Tasks to complete —
[a] In the program linking notes, rewrite the passage from "b.Relocation_factor=program_linked_origint_origin." up to and including "load_address from NTAB.", changing "object module" to "compiled module".
[b] According to the program linking notes, what two fields does each entry of the name table (NTAB) contain?

Text provided —

# # # # # # #

Thursday, 31 May 2012

DAVV Indore CET 2012

Program linking algorithm


1.Program_linked_origin = <link origin> from linker command
2.For each object module
a.T_origin = translated origin of the object module.  OM_size = size of the object module.
b.Relocation_factor=program_linked_origint_origin.
c.Read the machine language program in work_area.
d.Read LINKTAB of the object module.
e.for each LINKTAB entry with type = public definition                    name=symbol                                                                      linked_address = translated_address + relocation_factor               Enter(name,linked_address) in NTAB.
f.Enter (object module name, program_linked_origin) in NTAB.
g.Program_linked_origin=program_linked_origin+OM_size.
3.For each object module
a.T_origin = translated origin of the object module.
      Program_linked_origin = load_address from NTAB.
b.For each LINKTAB entry with type = EXT
i.Address_in_work_area = address of work_area + program_linked_origin - <link_origin> + translated address – t_origin.
ii.Search symbol in NTAB and copy its linked address. Add the linked address to the operand address in the word with the address address_in_work_area.

Linking requirement


In c program files are translated separately. Thus only function calls that cross files boundaries and references to global data require linking.
A reference to an external symbol can be resolved only if symbol is declared as a public definition in some object module. This observation forms the basis of program linking.
The linker process all object modules being linked and builds a table of all public definitions and their load time addresses.
Linking for symbol is simply a matter of searching for that symbol in this table and copying its linked address into the word containing the external reference.
A name table (NTAB) is defined for use in program linking. Each entry of the table contains 2 fields.
1.Symbol : symbolic name of public definition or an object module.
2.Linked address : for a public definition, this field contains linked address of the symbol. For an object module, it contains the linked origin of the object module.

# # # # # # #

Record excerpts —
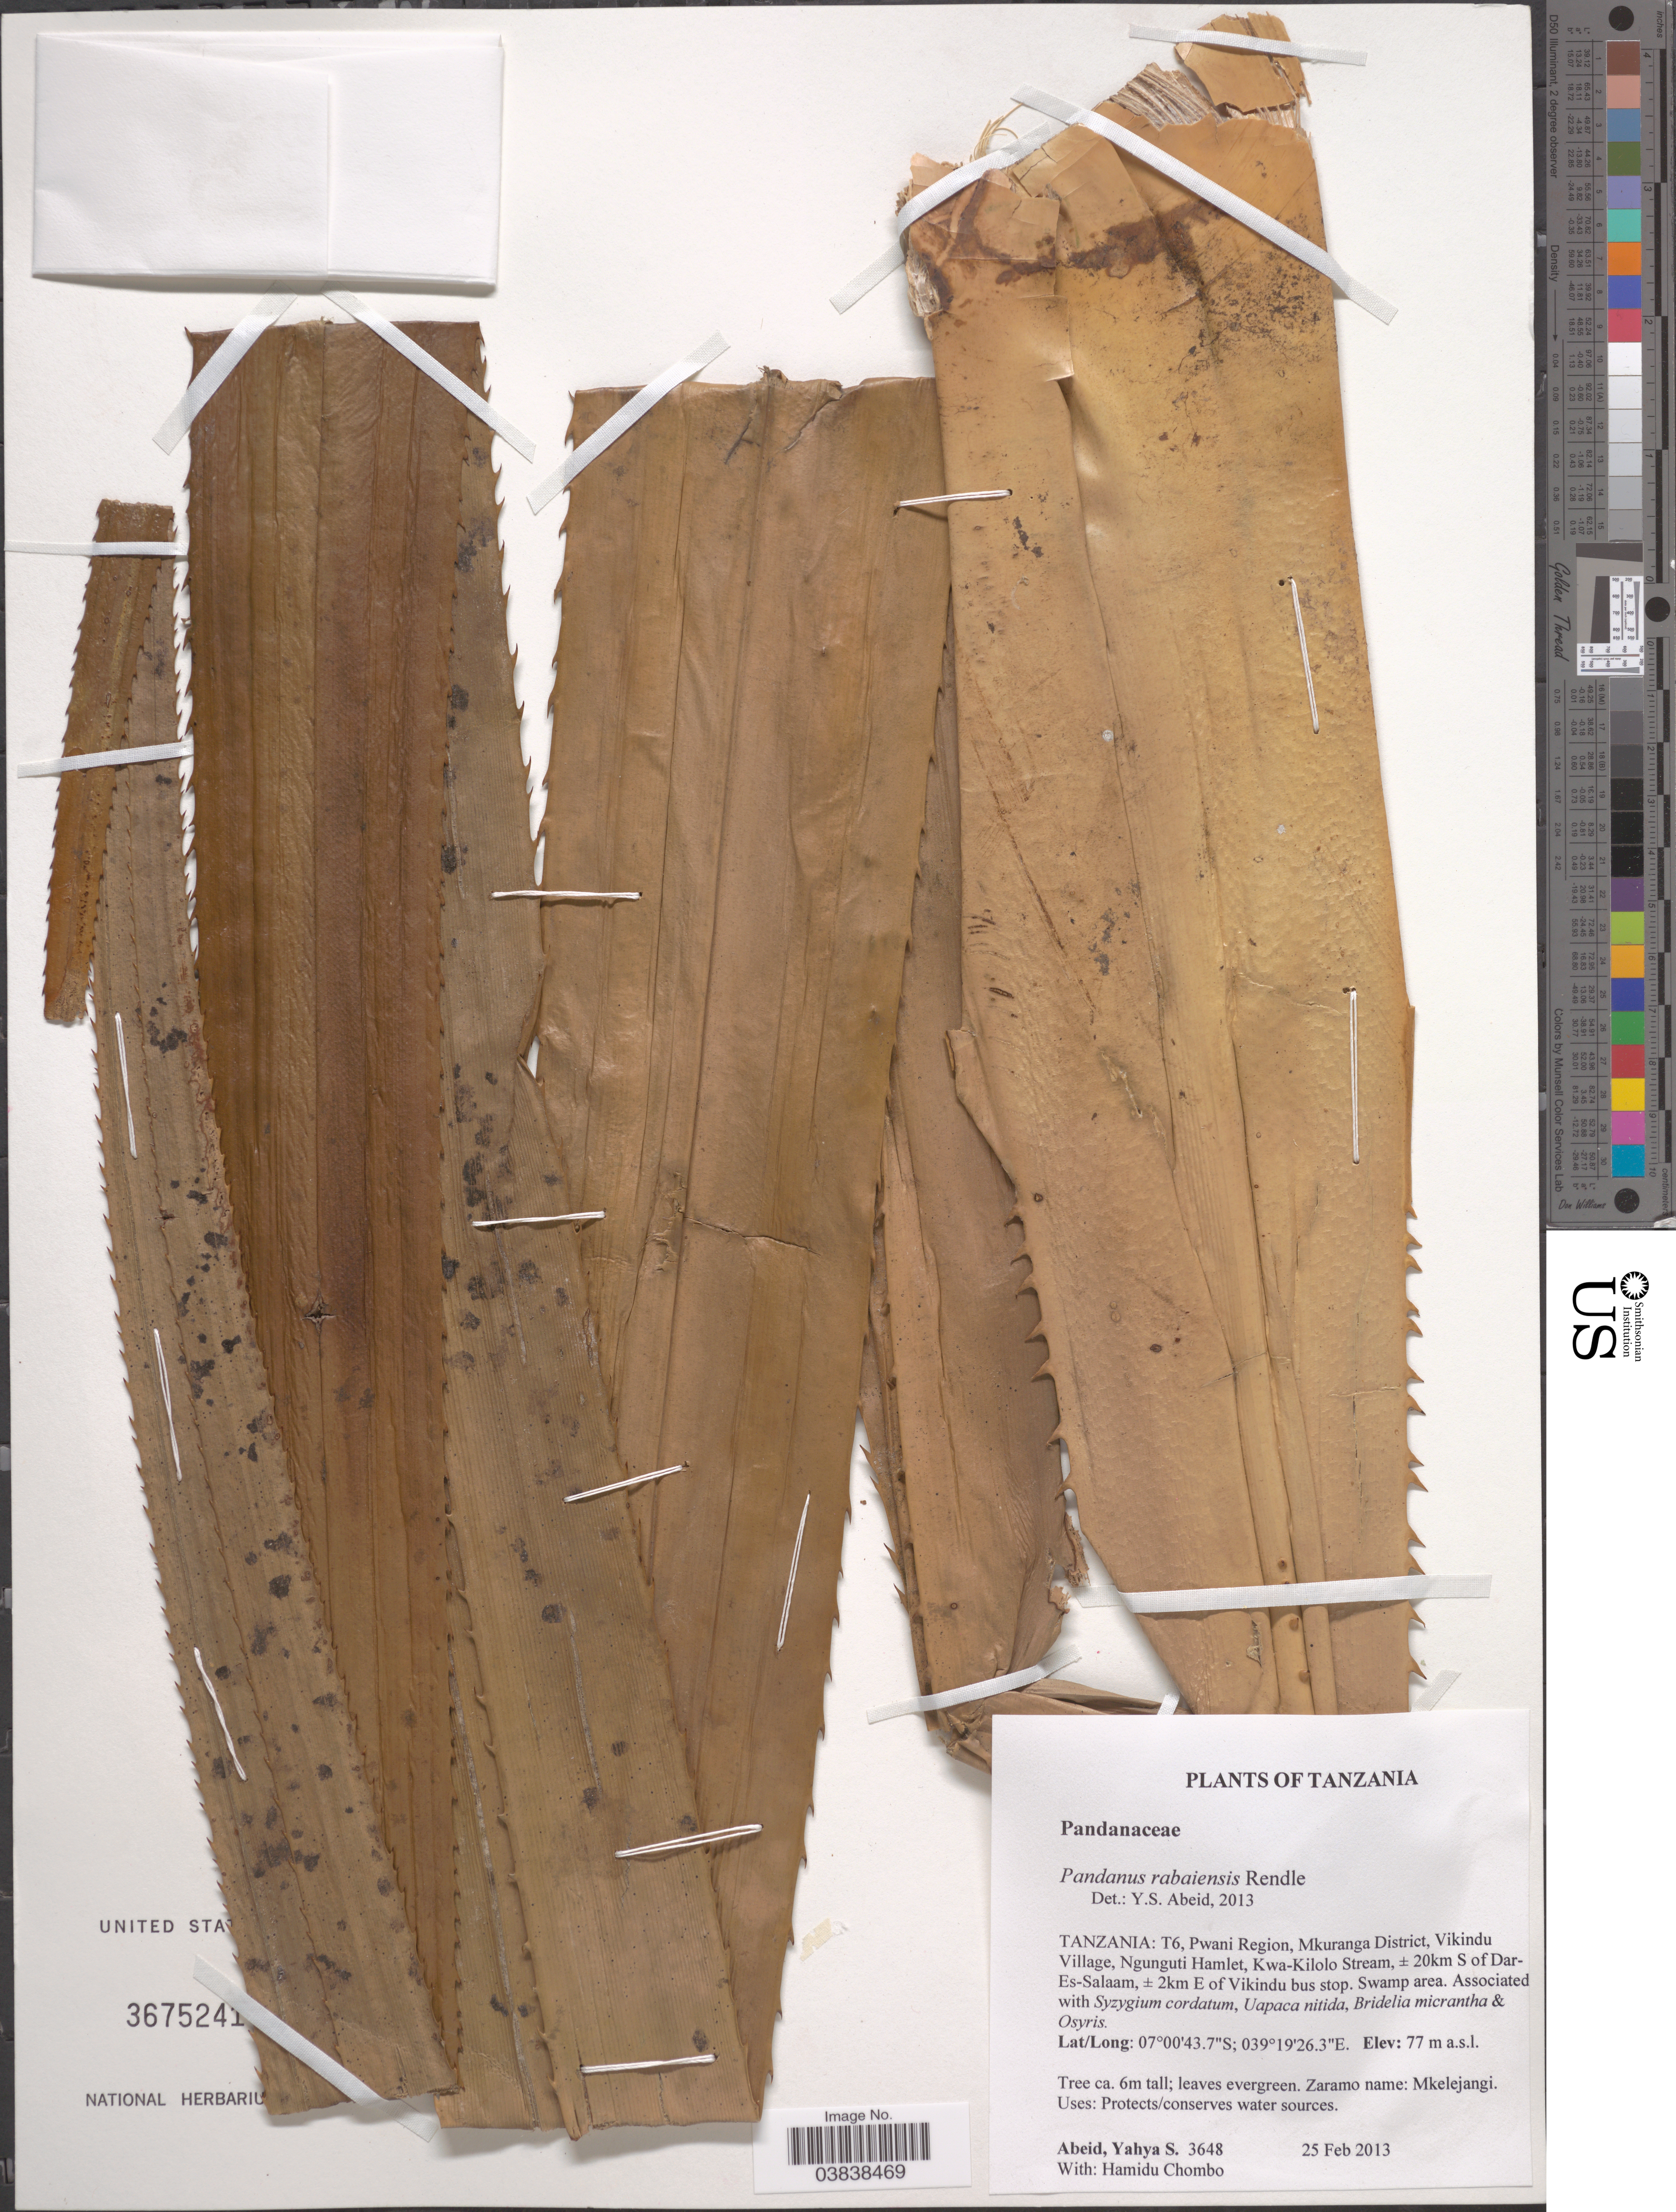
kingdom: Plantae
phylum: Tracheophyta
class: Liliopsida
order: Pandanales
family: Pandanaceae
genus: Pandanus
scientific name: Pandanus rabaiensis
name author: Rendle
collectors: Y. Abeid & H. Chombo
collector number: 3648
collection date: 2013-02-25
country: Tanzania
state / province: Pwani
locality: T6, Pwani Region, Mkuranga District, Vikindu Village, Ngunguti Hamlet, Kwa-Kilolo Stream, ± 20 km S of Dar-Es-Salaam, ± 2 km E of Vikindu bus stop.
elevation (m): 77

# # # # # # #

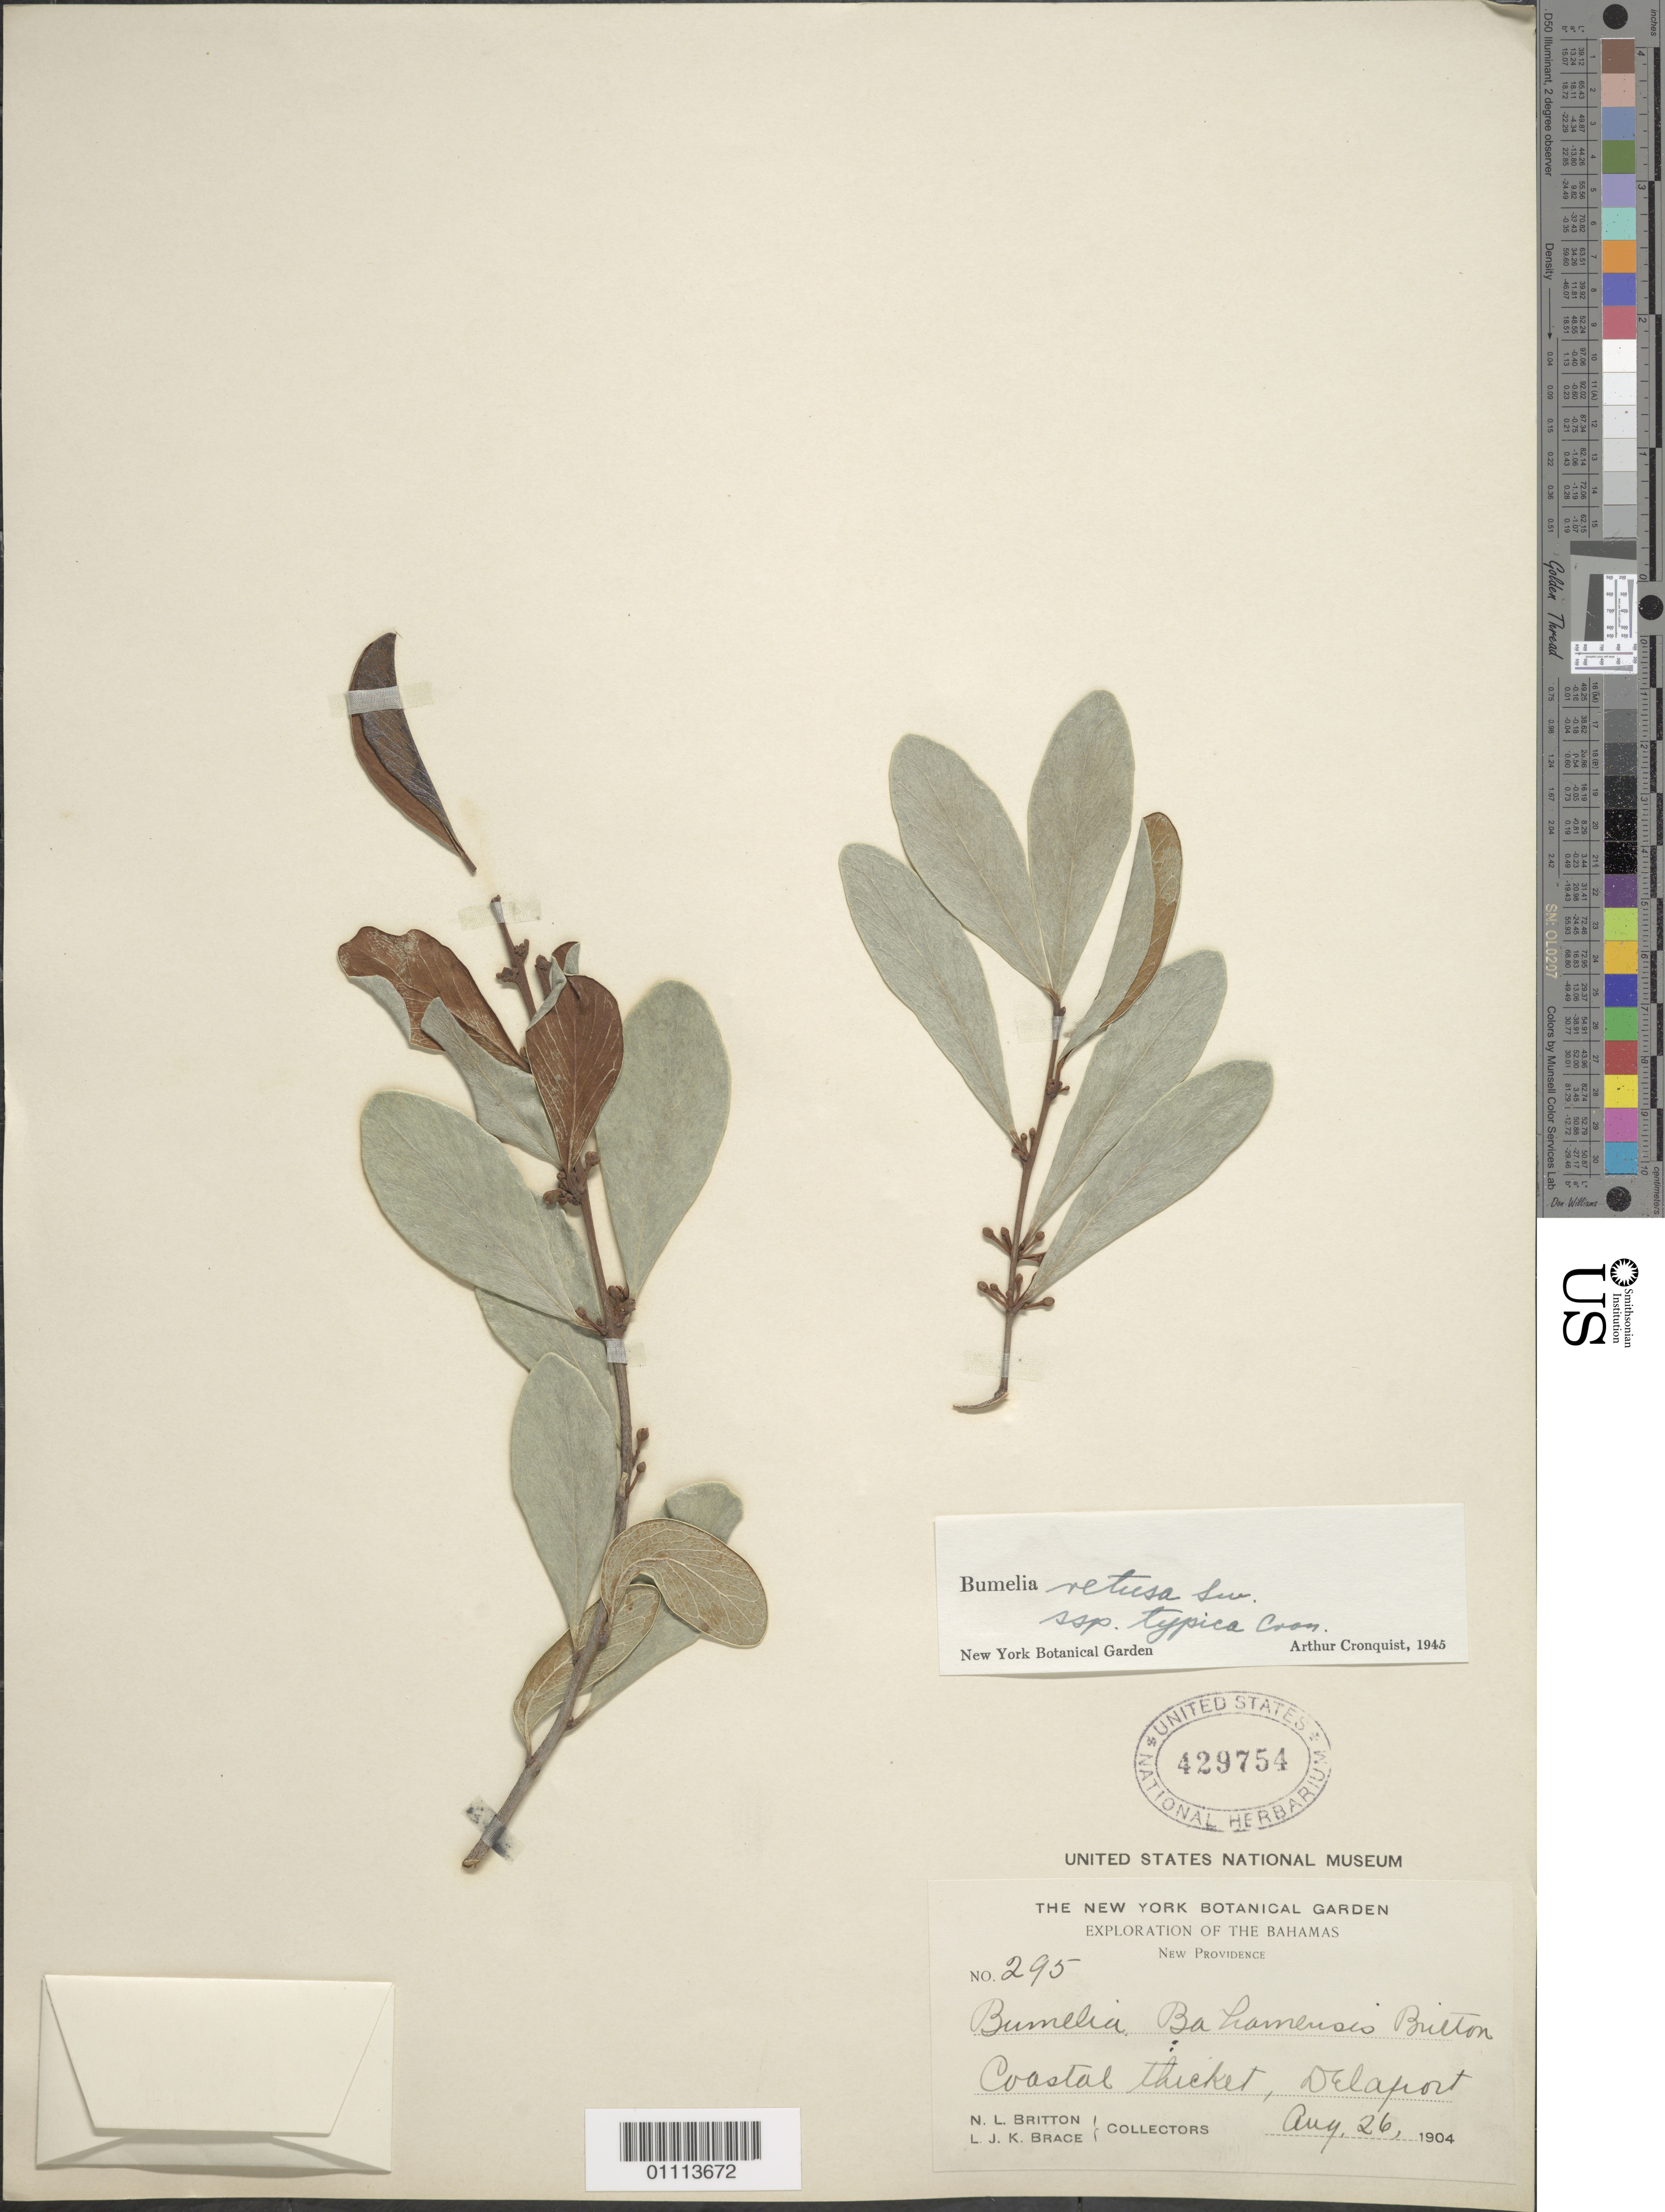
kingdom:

# # # # # # #

Answers to the exercise —
[a]
b.Relocation_factor=program_linked_origint_origin.
c.Read the machine language program in work_area.
d.Read LINKTAB of the compiled module.
e.for each LINKTAB entry with type = public definition                    name=symbol                                                                      linked_address = translated_address + relocation_factor               Enter(name,linked_address) in NTAB.
f.Enter (compiled module name, program_linked_origin) in NTAB.
g.Program_linked_origin=program_linked_origin+OM_size.
3.For each compiled module
a.T_origin = translated origin of the compiled module.
      Program_linked_origin = load_address from NTAB.

[b] Symbol and linked address.